The data: Begin
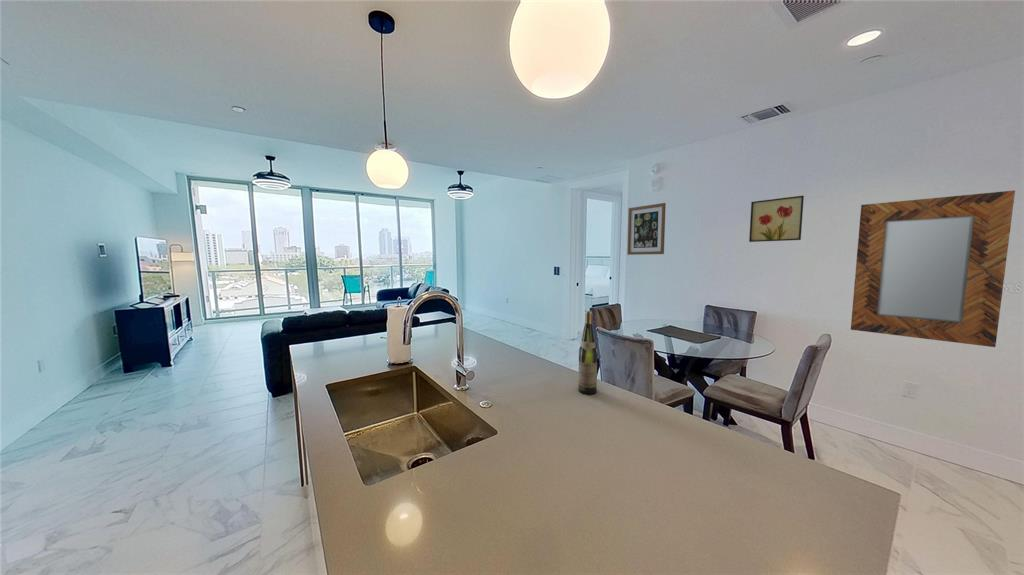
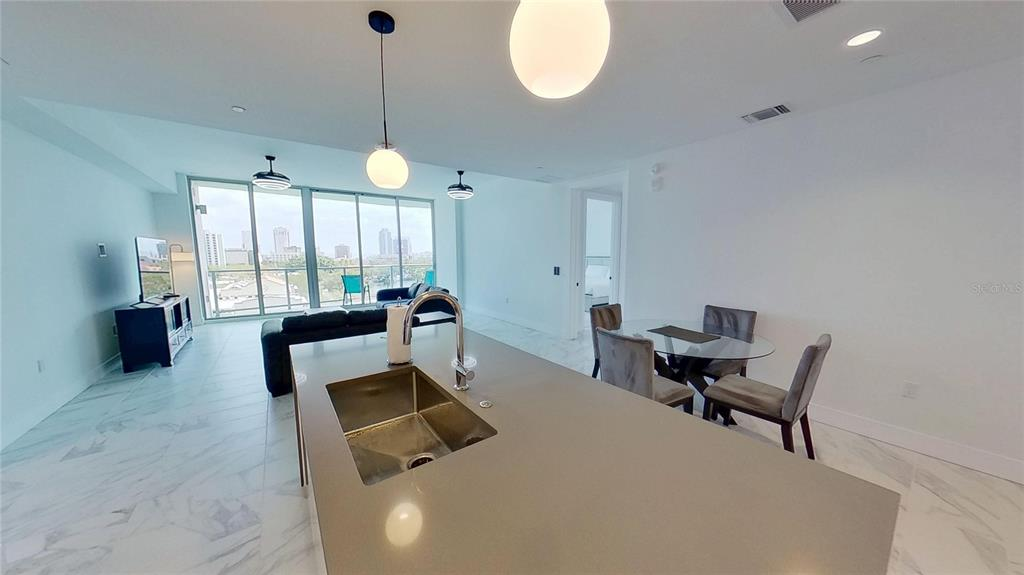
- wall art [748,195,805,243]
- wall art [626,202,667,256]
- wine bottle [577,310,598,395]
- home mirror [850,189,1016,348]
The data: End
_Work required_. Only the lines from the one with "- wall art [626,202,667,256]" through the final line above belong in the answer, each reproduced word for word.

_Task response_.
- wall art [626,202,667,256]
- wine bottle [577,310,598,395]
- home mirror [850,189,1016,348]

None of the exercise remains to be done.